Black and white portrait of a Sol Wooten sitting at a table, resting her chin on her hand. Shelf with books in the background.

BIO

Long before I was a writer, I was a listener and reader. As a child, I loved fantasy, old romances, mythology, and fairytales. Every summer, my grandfather would read Ivanhoe to me from an old linen-bound book, his Texan drawl tethering me to Sir Walter Scott’s adventure set in 12th-century England.

Before I was a photographer, I admired the black and white photographs my parents took in Vietnam, where my mother was born: a blurred bicyclist on the street, ocean waves crashing beyond sand hills, my father’s face wrapped in my mother’s arms as both of them looked into the lens above.

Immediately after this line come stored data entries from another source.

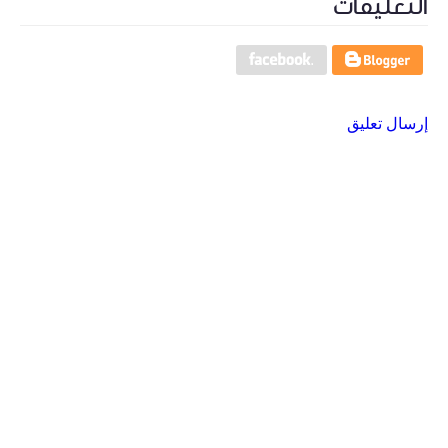
التعليقات
إرسال تعليق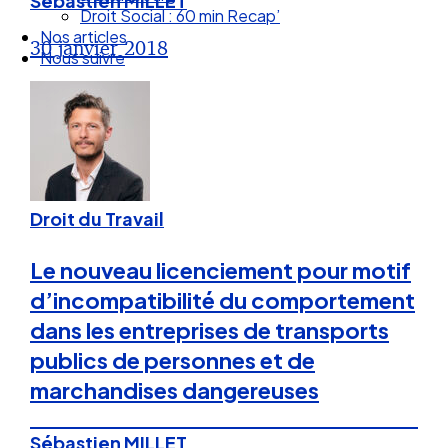
Sébastien MILLET
Droit Social : 60 min Recap’
Nos articles
30 janvier 2018
Nous suivre
Droit du Travail
Le nouveau licenciement pour motif
d’incompatibilité du comportement
dans les entreprises de transports
publics de personnes et de
marchandises dangereuses
Sébastien MILLET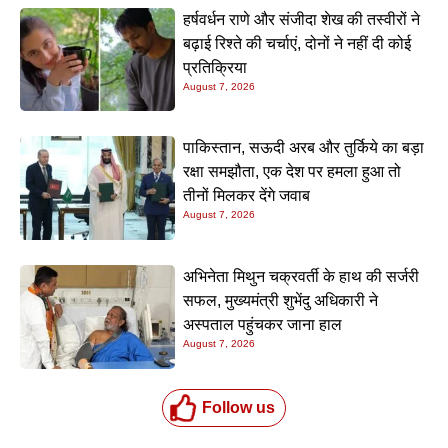
हर्षवर्धन राणे और संजीदा शेख की तस्वीरों ने
बढ़ाई रिश्ते की चर्चाएं, दोनों ने नहीं दी कोई
प्रतिक्रिया
August 7, 2026
पाकिस्तान, सऊदी अरब और तुर्किये का बड़ा
रक्षा समझौता, एक देश पर हमला हुआ तो
तीनों मिलकर देंगे जवाब
August 7, 2026
अभिनेता मिथुन चक्रवर्ती के हाथ की सर्जरी
सफल, मुख्यमंत्री शुभेंदु अधिकारी ने
अस्पताल पहुंचकर जाना हाल
August 7, 2026
Follow us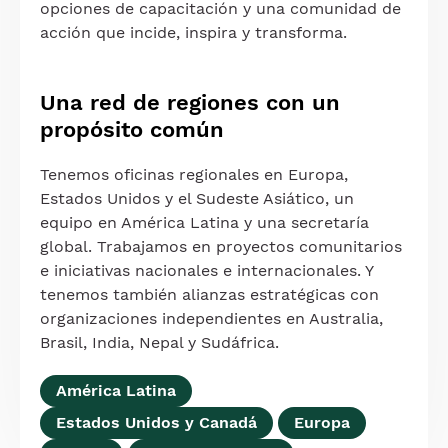
opciones de capacitación y una comunidad de
acción que incide, inspira y transforma.
Una red de regiones con un
propósito común
Tenemos oficinas regionales en Europa,
Estados Unidos y el Sudeste Asiático, un
equipo en América Latina y una secretaría
global. Trabajamos en proyectos comunitarios
e iniciativas nacionales e internacionales. Y
tenemos también alianzas estratégicas con
organizaciones independientes en Australia,
Brasil, India, Nepal y Sudáfrica.
América Latina
Estados Unidos y Canadá
Europa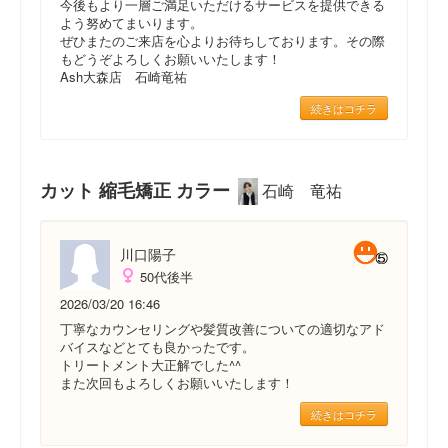
今後もより一層ご満足いただけるサービスを提供できる
よう努めてまいります。
ぜひまたのご来店を心よりお待ちしております。その際
もどうぞよろしくお願いいたします！
Ash大森店 石崎竜祐
続きはコチラ
カット 縮毛矯正 カラー
石崎 竜祐
川口陽子
50代後半
2026/03/20 16:46
丁寧なカウンセリングや髪質改善についての適切なアド
バイスなどとても良かったです。
トリートメント大正解でした^^
また次回もよろしくお願いいたします！
続きはコチラ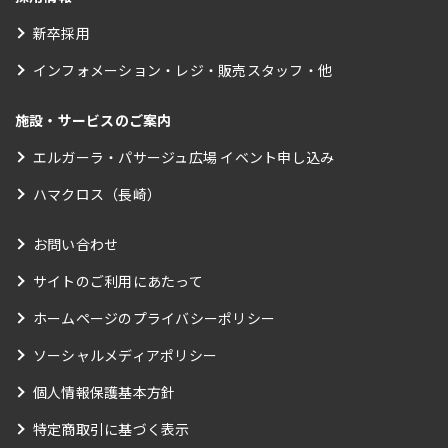
新卒採用
インフォメーション・レジ・販売スタッフ・他
施設・サービスのご案内
エルガーラ・パサージュ広場 イベント申し込み
ハマクロス（長崎）
お問い合わせ
サイトのご利用にあたって
ホームページのプライバシーポリシー
ソーシャルメディアポリシー
個人情報保護基本方針
特定商取引に基づく表示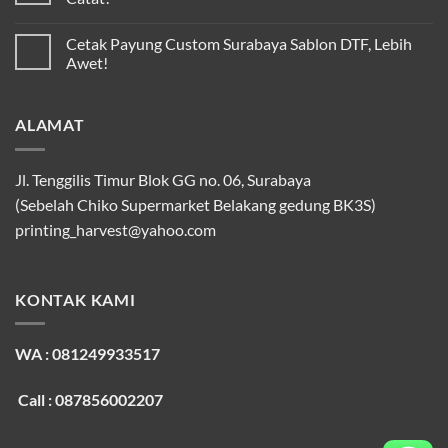
Cetak Payung Custom Surabaya Sablon DTF, Lebih
Awet!
ALAMAT
Jl. Tenggilis Timur Blok GG no. 06, Surabaya
(Sebelah Chiko Supermarket Belakang gedung BK3S)
printing_harvest@yahoo.com
KONTAK KAMI
WA : 081249933517
Call : 087856002207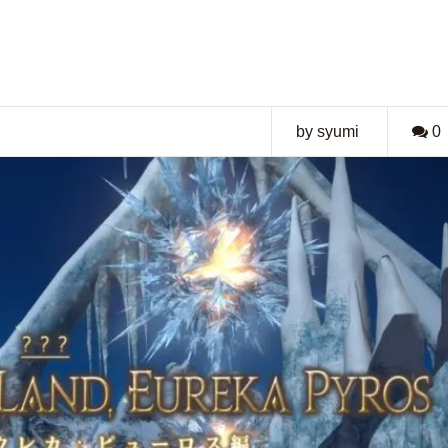
by syumi
0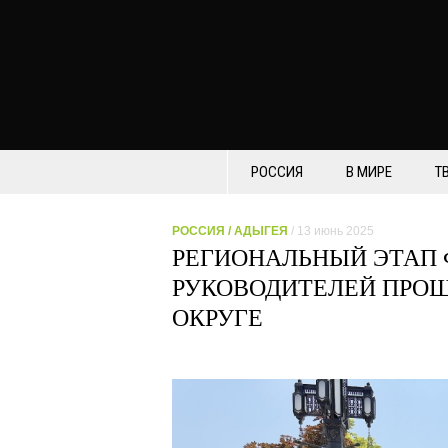
РОССИЯ
В МИРЕ
Т
РОССИЯ
/
АДЫГЕЯ
/ 13 июнь 2025
РЕГИОНАЛЬНЫЙ ЭТАП
РУКОВОДИТЕЛЕЙ ПРО
ОКРУГЕ⠀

In 2016, I earned a BA in Psychology from Cornell College, where I also studied film photography. When I returned to Austin, I worked with neurodivergent middle and high school students, supporting their development of executive functioning and life skills. In 2019, I began volunteering at American Short Fiction and later became a fellow and associate editor.

I moved to Ithaca in 2021 to pursue an MFA in Creative Writing at Cornell University. Afterward, I worked as a lecturer, teaching Introduction to Creative Writing and an independent course titled Hauntings in Fiction, Memoir, and Film. While I specialized in fiction, my deep appreciation for other genres is reflected both in my reading and teaching of poetry, personal essays, and short stories. At Cornell, I discovered how passionate I am about shaping learning environments informed by a pedagogy of care. It was deeply fulfilling to help students articulate their interior worlds and contexts through writing.

In addition to volunteering in the arts, my service work has often centered on providing resources and opportunities to people who are incarcerated. I’ve been a reader for the Insider Prize since 2019, wrote letters and sent reading materials on behalf of the Inside Books Project, and have tutored at a maximum-security prison through the Cornell Prison Education Program.

Creativity, curiosity, and care are the values I work to center in all aspects of my life.